Однако не в этих и им подобных лежащих на поверхности сравнениях ощущается внутренняя связь между ними. Главное – решительное неприятие обоими миропонимания, которое основано на системе, на тщательно исполненном предварительном “проекте”. Берлин, повторяющий герценовское “у истории нет либретто”, и Пунин, пишущий возлюбленной: “Из многочисленных свойств, характеризующих современное мировоззрение, я больше всего не терплю претензий на единую систему; я не только знаю, что ее не может быть, но и уверен в том, что ее не должно быть”,- говорят, в сущности, одно и то же. “Что единой системы не должно быть, продолжает он,- это вы поймете сразу, если я скажу, что благодаря системе право на мировоззрение получает тот, кто его не имеет”. Затем подходит к предмету с другой стороны: “Тот, кто лишен творчества и не имеет дела в мире и еще при этом не слышит голоса жизни, чтобы просто жить, тот “ищет истину”… Вера в истину из всех опасностей – наибольшая. То, что называют истиной, действительно пахнет кровью, так много крови под ней и вокруг нее, и всюду, где в нее верят. Подумать только, сколько человеческих костей на дне котла, в котором варили и варят истину. Истина – это таинственная пустота в системе, ее метафизическая точка; легко уничтожать людей, если смотришь в пустую точку; люди системы всегда смотрят в точку, поэтому среди них так много убийц”. Иная образная манера, но содержание – берлиновских эссе о свободе.

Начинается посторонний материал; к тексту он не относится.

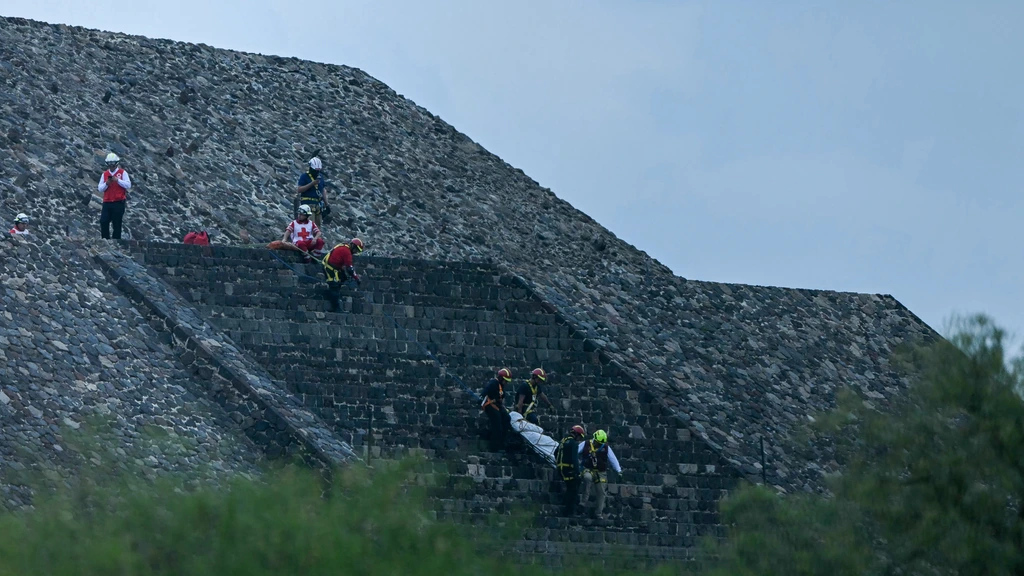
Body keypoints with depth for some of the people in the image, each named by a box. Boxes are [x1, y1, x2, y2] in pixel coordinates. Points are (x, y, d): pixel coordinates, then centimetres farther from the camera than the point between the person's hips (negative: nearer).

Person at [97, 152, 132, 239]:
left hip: (119, 203, -3)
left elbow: (128, 185, -9)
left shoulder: (123, 173, 2)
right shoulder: (104, 174, 12)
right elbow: (100, 189, 9)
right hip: (107, 202, 3)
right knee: (103, 222, -8)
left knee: (117, 224, 2)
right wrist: (106, 183, -10)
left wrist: (117, 180, -17)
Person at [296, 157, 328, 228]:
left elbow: (323, 190, 22)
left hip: (318, 205, 7)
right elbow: (299, 190, -12)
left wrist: (326, 204, 16)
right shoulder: (304, 177, -4)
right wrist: (312, 183, -18)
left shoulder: (320, 177, 15)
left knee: (318, 224, 6)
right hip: (308, 204, -7)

Пунин писал это, проводя на берегу Финского залива лето, зажатое между Великим террором и Великой войной. “Я вспомнил об истине не столько потому, что не хочу постоянства, видя, как поминутно меняется море, но главным образом оттого, что не хочу опасностей; я не люблю опасностей; они не дают человеку жить и притупляют его, всегда вызывая в нем одно и то же чувство…
Система – это нечто противоположное жизни, отрицание жизни, это противожизнь; естественно поэтому, что жизнь еще ни разу не оправдала ни одной системы и не может оправдать. Но люди системы находят выход: жизнь не оправдала, оправдает будущее,- кричат они и наскоро уничтожают сомневающихся. Но что они знают о будущем, кроме, может быть, того, что оно обманет их так же, как они обманывают им?.. Человек должен быть счастлив, и он всегда будет счастлив, если не устанет прислушиваться к голосу жизни и не даст поймать себя в систему. Свобода не призрак, она свойственна человеку; быть свободным от системы и жить в своем времени за счет настоящего, пьянея от счастья, что живешь так, это и есть свобода”.
Здесь совпадение с Берлиным часто дословное. Однако, кроме этой, для Пунина есть еще одна важнейшая тема – отношение к страданию.